» Problem description:
The article below, about Google's Loon balloons, says the balloons would also serve rich areas. Using the article, explain in one to three sentences why balloons could help there.

Google has released a chart showing its voyage, heading out into the South Pacific near Dunedin and for the first four weeks out over the ocean. For three weeks it made a big circle across the empty South East Pacific and by week six it was south of Cape Horn at the end of South America. A week later it was south of Cape Town in South Africa.

Between weeks eight and 11 the balloon flew across much of Australia, reaching the Tasman Sea near the Queensland-New South Wales border. Anybody checking their wifi connections in Sydney at the time might even have noticed it.

A week later it was north of Cape Reinga and charging across the Pacific again.

In one dramatic week it sped from the southeast Pacific to the southern Indian Ocean.

The map ends with Ibis 152 flying 18,200 metres over the ocean between the Auckland and Campbell Islands - still offering free wifi to anybody well south of Invercargill.

An earlier balloon out of New Zealand, Ibis 162, circled the globe three times before returning to Earth. One of its circumnavigations set a record of just 22 days.

Mike Cassidy, a project director at Google's high-risk research Division X, told Wired that internet service enabled by high-altitude balloons was more than a possibility.

"We've definitely crossed the point where there's a greater than 50 per cent chance that this will happen," he said.

Division X head Astro Teller told Wired that Google had a clear idea of how it will make money off Loon. While it would connect much of the world's poor, the balloons also connect up for dramatically improved roaming experiences in rich areas.

"Even in the middle of Silicon Valley you can lose connections while driving; large buildings and hills can block the signals," he said.

"Balloons can fill in dead spots."

It said Google was working with Vodafone in New Zealand to make it work.

» Provided information:
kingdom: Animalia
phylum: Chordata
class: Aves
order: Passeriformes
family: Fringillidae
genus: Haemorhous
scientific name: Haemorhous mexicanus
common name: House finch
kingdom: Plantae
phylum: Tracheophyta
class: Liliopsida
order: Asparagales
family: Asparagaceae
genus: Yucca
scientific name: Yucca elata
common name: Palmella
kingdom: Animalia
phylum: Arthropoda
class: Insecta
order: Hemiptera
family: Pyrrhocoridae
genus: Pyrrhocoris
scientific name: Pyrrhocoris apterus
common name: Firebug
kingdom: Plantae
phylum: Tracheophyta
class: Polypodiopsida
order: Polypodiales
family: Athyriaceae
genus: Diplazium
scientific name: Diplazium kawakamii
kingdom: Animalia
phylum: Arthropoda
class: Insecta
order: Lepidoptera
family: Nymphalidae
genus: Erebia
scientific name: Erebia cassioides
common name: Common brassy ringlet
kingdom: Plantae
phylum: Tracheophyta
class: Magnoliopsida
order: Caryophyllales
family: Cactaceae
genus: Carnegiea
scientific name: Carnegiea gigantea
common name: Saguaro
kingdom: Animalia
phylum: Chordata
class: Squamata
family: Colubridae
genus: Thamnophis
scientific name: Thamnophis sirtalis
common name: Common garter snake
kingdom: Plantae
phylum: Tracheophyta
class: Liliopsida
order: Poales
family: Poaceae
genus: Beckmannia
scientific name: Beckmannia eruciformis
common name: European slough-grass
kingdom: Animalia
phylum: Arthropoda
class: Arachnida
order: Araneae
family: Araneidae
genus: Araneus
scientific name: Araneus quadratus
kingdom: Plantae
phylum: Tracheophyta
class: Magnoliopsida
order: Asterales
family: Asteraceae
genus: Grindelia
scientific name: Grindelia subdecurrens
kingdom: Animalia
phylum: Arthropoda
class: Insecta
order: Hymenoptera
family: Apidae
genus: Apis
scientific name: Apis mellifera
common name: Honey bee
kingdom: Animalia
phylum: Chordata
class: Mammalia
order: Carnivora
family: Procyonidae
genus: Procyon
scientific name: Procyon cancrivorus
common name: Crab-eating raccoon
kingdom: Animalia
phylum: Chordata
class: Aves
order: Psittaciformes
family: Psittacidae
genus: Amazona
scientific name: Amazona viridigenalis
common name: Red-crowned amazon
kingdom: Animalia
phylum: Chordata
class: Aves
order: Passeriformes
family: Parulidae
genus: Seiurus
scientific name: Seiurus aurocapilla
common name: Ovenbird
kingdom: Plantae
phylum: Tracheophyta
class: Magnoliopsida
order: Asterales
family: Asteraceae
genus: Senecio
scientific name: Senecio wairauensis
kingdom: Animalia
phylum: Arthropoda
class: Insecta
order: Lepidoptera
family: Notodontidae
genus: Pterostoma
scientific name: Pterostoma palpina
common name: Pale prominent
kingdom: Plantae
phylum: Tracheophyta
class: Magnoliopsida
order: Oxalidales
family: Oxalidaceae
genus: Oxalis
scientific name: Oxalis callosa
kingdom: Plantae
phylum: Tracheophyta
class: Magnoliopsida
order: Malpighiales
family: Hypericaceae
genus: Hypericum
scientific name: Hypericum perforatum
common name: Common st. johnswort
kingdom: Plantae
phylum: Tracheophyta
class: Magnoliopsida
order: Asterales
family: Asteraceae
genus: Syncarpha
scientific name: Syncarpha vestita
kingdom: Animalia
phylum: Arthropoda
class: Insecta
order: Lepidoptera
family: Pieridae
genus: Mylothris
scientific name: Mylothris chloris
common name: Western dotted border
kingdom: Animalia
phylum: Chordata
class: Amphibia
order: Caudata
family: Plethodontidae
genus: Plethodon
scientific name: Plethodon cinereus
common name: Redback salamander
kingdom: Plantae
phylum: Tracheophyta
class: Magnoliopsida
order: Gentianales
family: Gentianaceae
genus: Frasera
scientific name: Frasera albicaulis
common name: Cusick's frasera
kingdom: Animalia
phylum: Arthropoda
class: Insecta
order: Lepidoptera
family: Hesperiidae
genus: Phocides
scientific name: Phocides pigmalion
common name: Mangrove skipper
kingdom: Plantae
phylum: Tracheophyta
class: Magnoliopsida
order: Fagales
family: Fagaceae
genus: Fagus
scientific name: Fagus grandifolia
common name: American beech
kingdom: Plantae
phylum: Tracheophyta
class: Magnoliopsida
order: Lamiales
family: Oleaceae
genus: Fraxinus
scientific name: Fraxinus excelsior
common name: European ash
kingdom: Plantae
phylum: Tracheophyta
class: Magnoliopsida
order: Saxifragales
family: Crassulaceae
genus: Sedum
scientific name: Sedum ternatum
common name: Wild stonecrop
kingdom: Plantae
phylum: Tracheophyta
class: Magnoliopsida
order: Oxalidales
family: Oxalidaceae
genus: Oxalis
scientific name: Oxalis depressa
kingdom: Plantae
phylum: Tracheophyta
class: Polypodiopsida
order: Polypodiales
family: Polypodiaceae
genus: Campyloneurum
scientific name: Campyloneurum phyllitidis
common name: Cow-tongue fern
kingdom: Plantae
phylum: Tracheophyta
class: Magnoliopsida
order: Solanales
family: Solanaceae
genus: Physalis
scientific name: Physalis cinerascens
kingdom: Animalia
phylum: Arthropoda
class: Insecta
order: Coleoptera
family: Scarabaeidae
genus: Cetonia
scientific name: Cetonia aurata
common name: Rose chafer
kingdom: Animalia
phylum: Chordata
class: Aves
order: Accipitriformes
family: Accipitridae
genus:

» Task response:
Connections can drop even in the middle of Silicon Valley while driving, because large buildings and hills can block the signals. Balloons can fill in those dead spots, which would dramatically improve roaming in rich areas.